Van Kralingen is a senior vice president with IBM Global Business Services. Her talk was conceptual and enterprise focused, and provided the perfect lead in to Scott Griffith, the CEO of ZipCar.

For the past nine years, he’s been living that life. ZipCar allows members in certain cities and 300 college campuses – 730,000 members as of last year – to jump into cars, drive for an hour or two, then park and walk away. The basic business model is renting cars by the hour, but the secret sauce is pointing members to the nearest car, making an instant reservation, managing the trip, logistics and the intricacies of any given car, and closing out the transaction. Instantly, wirelessly and naturally.

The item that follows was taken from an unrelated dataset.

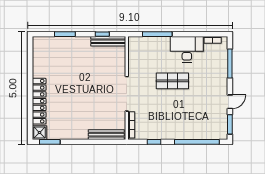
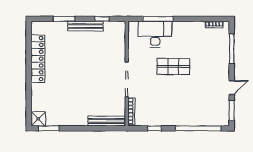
bench: (108, 41) -> (85, 26), moved
desk: (187, 49) -> (155, 34), moved
locker: (39, 101) -> (38, 59), moved

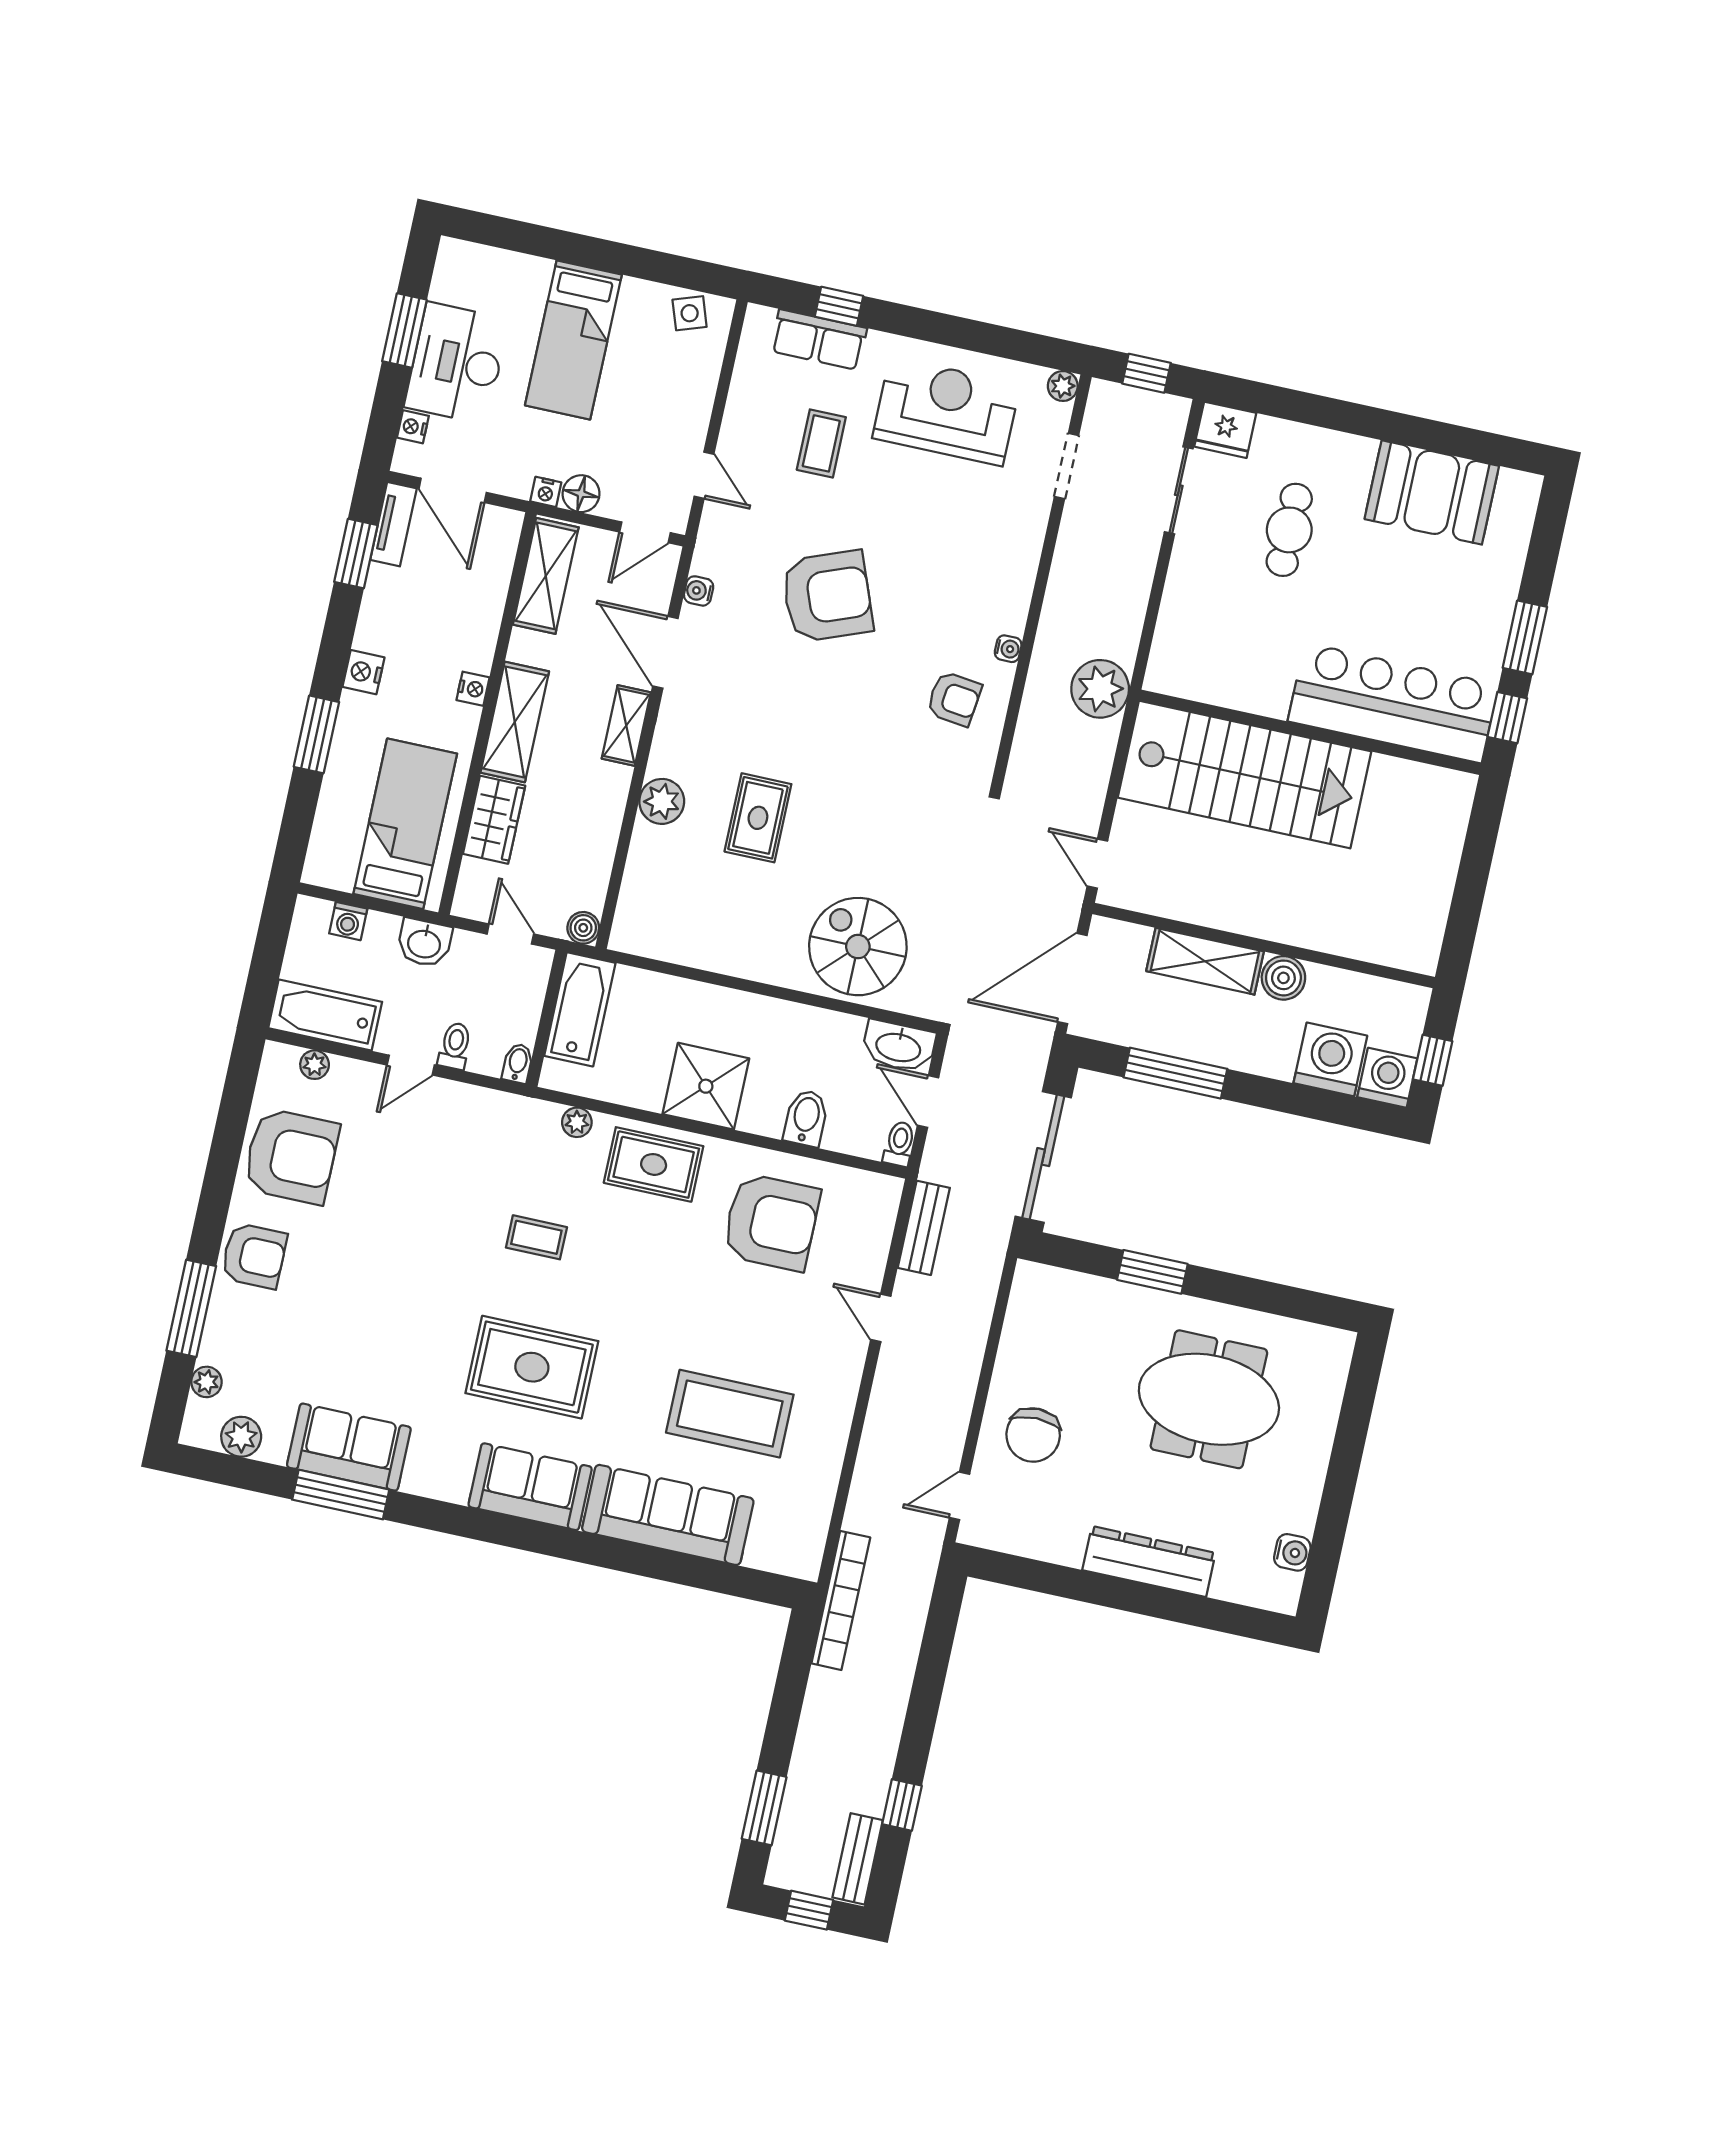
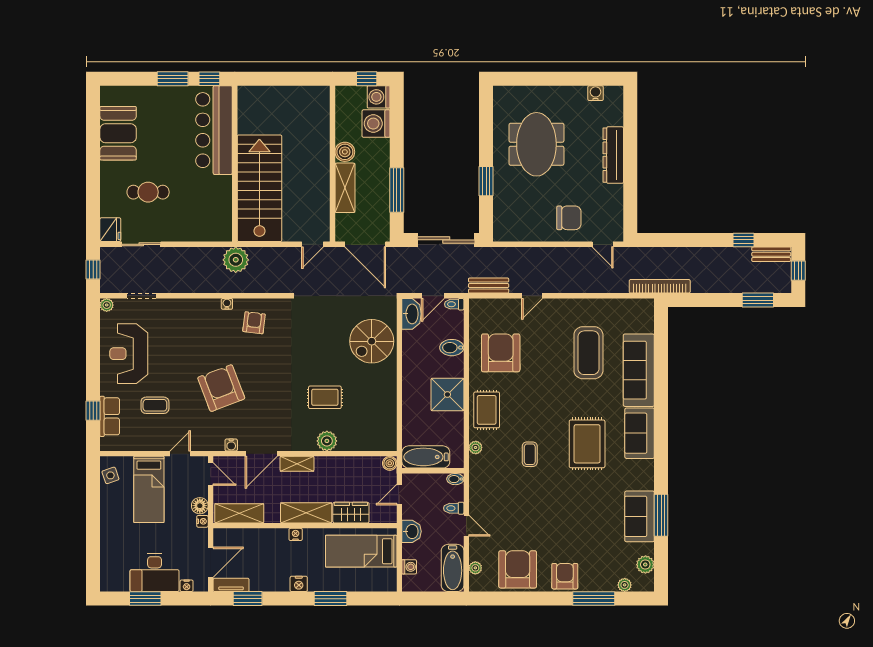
bed: (573, 340) -> (149, 489), moved, turned 90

Especially naturally. Griffith emphasized that he’s targeting drivers under age 35 – Millennials – who live life as digital natives, trust their friends and not marketing messages, and are plugged in to their friends – they don’t think socializing necessarily involves being in the same room – and to entertainment and information sources all the time. Mostly, via mobile devices.

ZipCar manages the end-to-end customer experience via mobile applications, which account for about 60% of transactions. The rest come in via the traditional web, which Griffith says is due to Millennial disdain for browsers and increasing reliance on apps.

Members buy access to cars when they need it, with 40% forgoing car ownership completely. That figure is expected to grow. 46% say if forced to choose, they’d pick Internet access over owning a car. Griffith claims that ZipCar members spend 6% of household income on transportation, versus a U.S. average of 19%.

Some of that difference can be dismissed as simple self-selection. A 19% average covers a wide spread of individuals, and the ones at the lower end of the range in the first place might be the ones that opt to buy cars by the hour. But Griffith’s point is that, particularly in urban areas, the business models that are taking off are the ones powered by mobile access and apps.

The change is permanent and “driven by cultural shifts and big shifts in demographics,” Griffith says. His business is completely mobile and “100% self service every time”. It – and others he pointed to such as Uber and municipal bike sharing ventures – are made possible by “ubiquitous wireless service.”